Whoever is in power, we’ll have to go way beyond a 67 per cent completion rate before we can even begin to talk about the long dreamed-of parity of esteem. But by having a wholesale review of pay, conditions and minimum duration periods, and by introducing a greater support structure for learners, I’m confident this goal is an achievable one.
An interesting hypothesis on the reason for poor achievement rates, much of which I agree with.
I would add that employers need to go further than just pay. They need to provide proper, dedicated support to apprentices. The rationale for apprentices in the business should be the development of talent, not as I see all too often, maximising levy spend.
Until the excessively bureaucratic funding rules and overly burdensome apprenticeship service account is truly simplified then we will continue to see declining numbers. Those in the sector see this everyday but those that govern think the resolution is simply providing more ‘white space’ in the funding rules. Really?
Govt have cut our digital apprenticeship funding by 20% which is madness. Combined with 10% inflation and decreasing employer engagement = very bad news for a national skills strategy already in disarray.
I’m not sure I understand the comparison between apprentice hourly wage though: if the apprentice is aged 16-18 then surely the wage that they are paid as an apprentice in year 1 is exactly the same as what they would earn in another job, as the NMW for that age group is identical?
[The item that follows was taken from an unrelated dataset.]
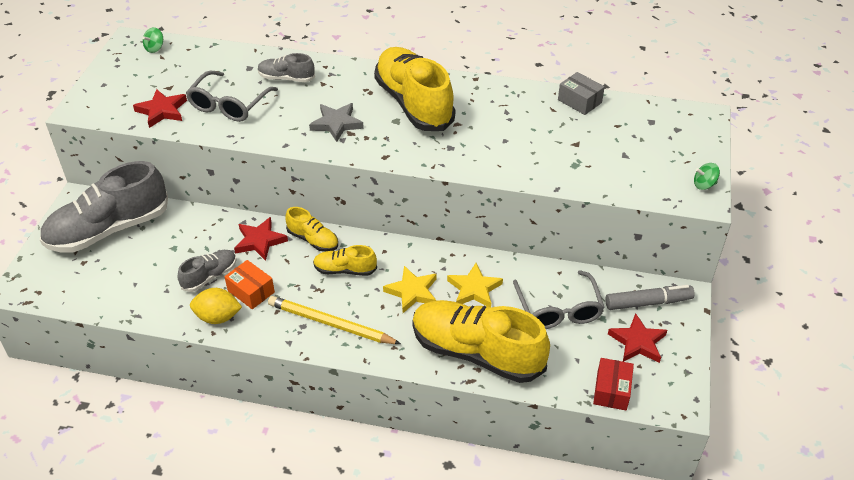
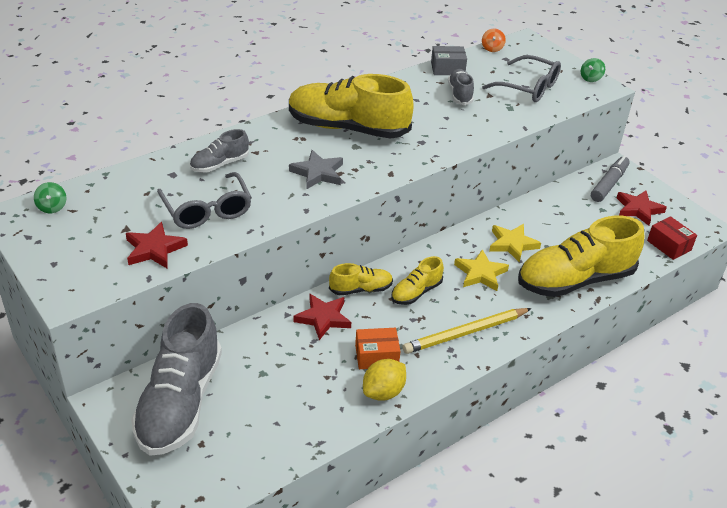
camera: 50 degrees left, 5 degrees down
grey shoe [178,250,236,292] -> grey shoe moved to [448,69,474,105]
grey glasses [513,270,605,329] -> grey glasses moved to [482,55,561,102]
none -> orange spinning top [482,29,506,52]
As under 18’s must be in some form of part-time education, which apprenticeship programs provide, then in theory they couldn’t be taking on on a full-time job at Tesco and be paid at the over 23’s rate anyway.
Oh, and don’t forget that the achievement rate methodology isn’t fit for for purpose.
The transition to standards, the outcome data lag at EPA, widely differing durations, Covid ripples, the displacement of achievement of those past planned end – just a few reasons why it doesn’t work.
The education sector is obsessed with %’s but blindly thinking low is bad and high is good is too simplistic.
For instance, university grade inflation. Looks like this year is the first year in over a decade when grades haven’t inflated and probably only because universities were told to stop grade inflation (note the correlation with the introduction of fees…).
Stagnant productivity, ever worsening social mobility metrics at a time when we’ve never had so many highly educated individuals, on paper.
There are many ways to improve completion rates, but we would be wise to focus on the meaningful ones!